Penggunaan nama Rafflesia mereka sebut juga sebagai tindakan tidak nasionalis. Sebetulnya, apa yang mereka maksud dengan nasionalisme itu? Nasionalisme bukan sekadar simbolis, akan tetapi tertanam dari lahir sampai mati dengan kesungguhan yang luar biasa demi memajukan bangsa. Apalah arti jika nasionalisme hanya sebatas diucapkan dan disimbolkan, tanpa ada gerakan yang sanggup membuktikannya? Lebih-lebih lagi, tidakkah Bengkulu bakal kehilangan identitas jika hanya mengandalkan nama Merah Putih yang merupakan identitas umum bangsa kita? Patutlah kita khawatir jika provinsi ini nanti tidak ada lagi keunikannya.
Sungguh alasan yang rapuh.
Jika memang para penguasa itu ingin sekali menekan kemauan mereka, biarlah nama Bumi Merah Putih itu menjadi sinonim dari Bumi Rafflesia.

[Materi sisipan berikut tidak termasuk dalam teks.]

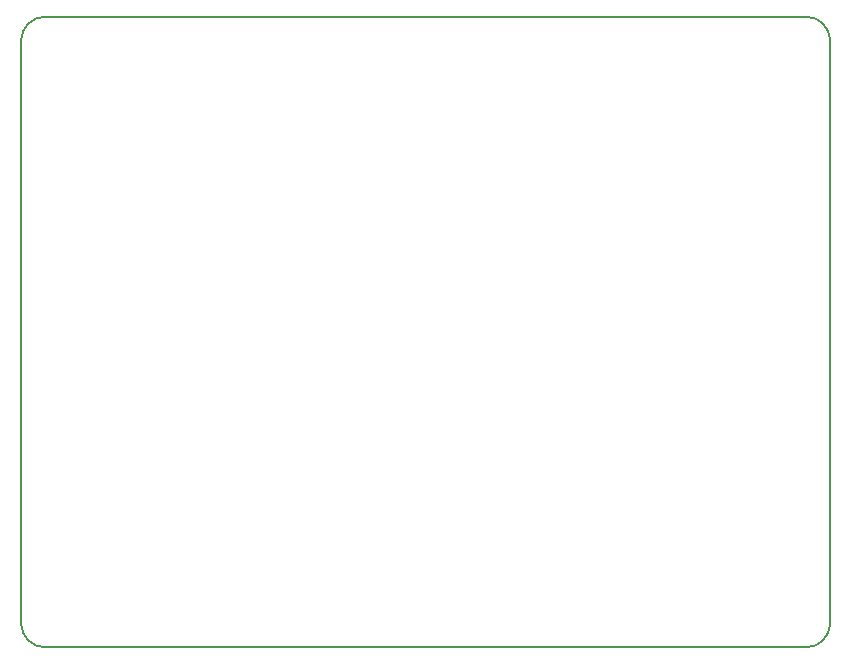
<source format=gbr>
G04 DipTrace 3.3.1.0*
G04 BoardOutline.gbr*
%MOMM*%
G04 #@! TF.FileFunction,Profile*
G04 #@! TF.Part,Single*
%ADD11C,0.14*%
%FSLAX35Y35*%
G04*
G71*
G90*
G75*
G01*
G04 BoardOutline*
%LPD*%
X200000Y0D2*
D11*
G02X0Y200000I5000J205000D01*
G01*
Y5140000D1*
G02X200000Y5340000I205000J-5000D01*
G01*
X6650000D1*
G02X6850000Y5140000I-5000J-205000D01*
G01*
Y200000D1*
G02X6650000Y0I-205000J5000D01*
G01*
X200000D1*
M02*

</source>
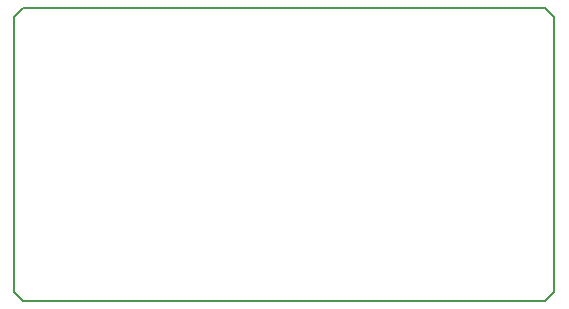
<source format=gbr>
G04 #@! TF.FileFunction,Profile,NP*
%FSLAX46Y46*%
G04 Gerber Fmt 4.6, Leading zero omitted, Abs format (unit mm)*
G04 Created by KiCad (PCBNEW 4.0.4-stable) date 10/09/16 21:09:13*
%MOMM*%
%LPD*%
G01*
G04 APERTURE LIST*
%ADD10C,0.100000*%
%ADD11C,0.150000*%
G04 APERTURE END LIST*
D10*
D11*
X163068000Y-97155000D02*
X118872000Y-97155000D01*
X163830000Y-97917000D02*
X163068000Y-97155000D01*
X163830000Y-121158000D02*
X163830000Y-97917000D01*
X163068000Y-121920000D02*
X163830000Y-121158000D01*
X118872000Y-121920000D02*
X163068000Y-121920000D01*
X118110000Y-121158000D02*
X118872000Y-121920000D01*
X118110000Y-120904000D02*
X118110000Y-121158000D01*
X118110000Y-120650000D02*
X118110000Y-120904000D01*
X118110000Y-97917000D02*
X118110000Y-120650000D01*
X118110000Y-97917000D02*
X118872000Y-97155000D01*
M02*

</source>
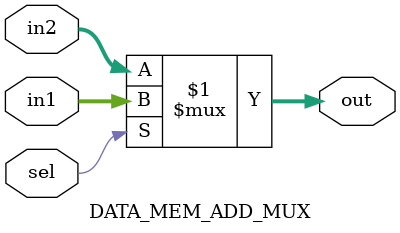
<source format=v>
`timescale 1ns / 1ps
module DATA_MEM_ADD_MUX(in1,in2,out,sel );
	input [4:0] in1,in2;
	output [4:0] out;
	input sel;
	assign out= sel ? in1: in2;

endmodule

</source>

Nama itu bisa hidup berdampingan sebagai jati diri yang saling melengkapi. Tak perlu salah satunya dilebur. Beberapa daerah sudah melakukan hal serupa. DI Yogyakarta adalah salah satu contoh daerah yang punya banyak julukan, Kota Pelajar, Kota Gudeg, Kota Budaya, dan Kota Perjuangan.
Alih-alih mengganti nama julukan, tidakkah bumi Bengkulu ini tergerak hatinya untuk menjadi primadona bagi bangsa Indonesia bahkan seluruh dunia sebagaimana harumnya nama Rafflesia? Sungguh suatu keprihatinan melihat para penguasa mengurusi hal yang dia sendiri barangkali tidak tahu duduk perkaranya. Tiada urgensi dalam perubahan nama julukan itu. Tiada penting bagi mereka untuk membumihanguskannya. Rugilah para penguasa itu yang telah melenyapkannya tanpa peduli restu dari masyarakat yang setiap hari hidup pontang-panting membawa identitas yang akan abadi di nurani mereka.
Daftar Pustaka
[1] Susatya, Agus. (2011). Rafflesia Pesona Bunga Terbesar di Dunia. Jakarta: Direktorat Kawasan Konservasi dan Bina Hutan Lindung.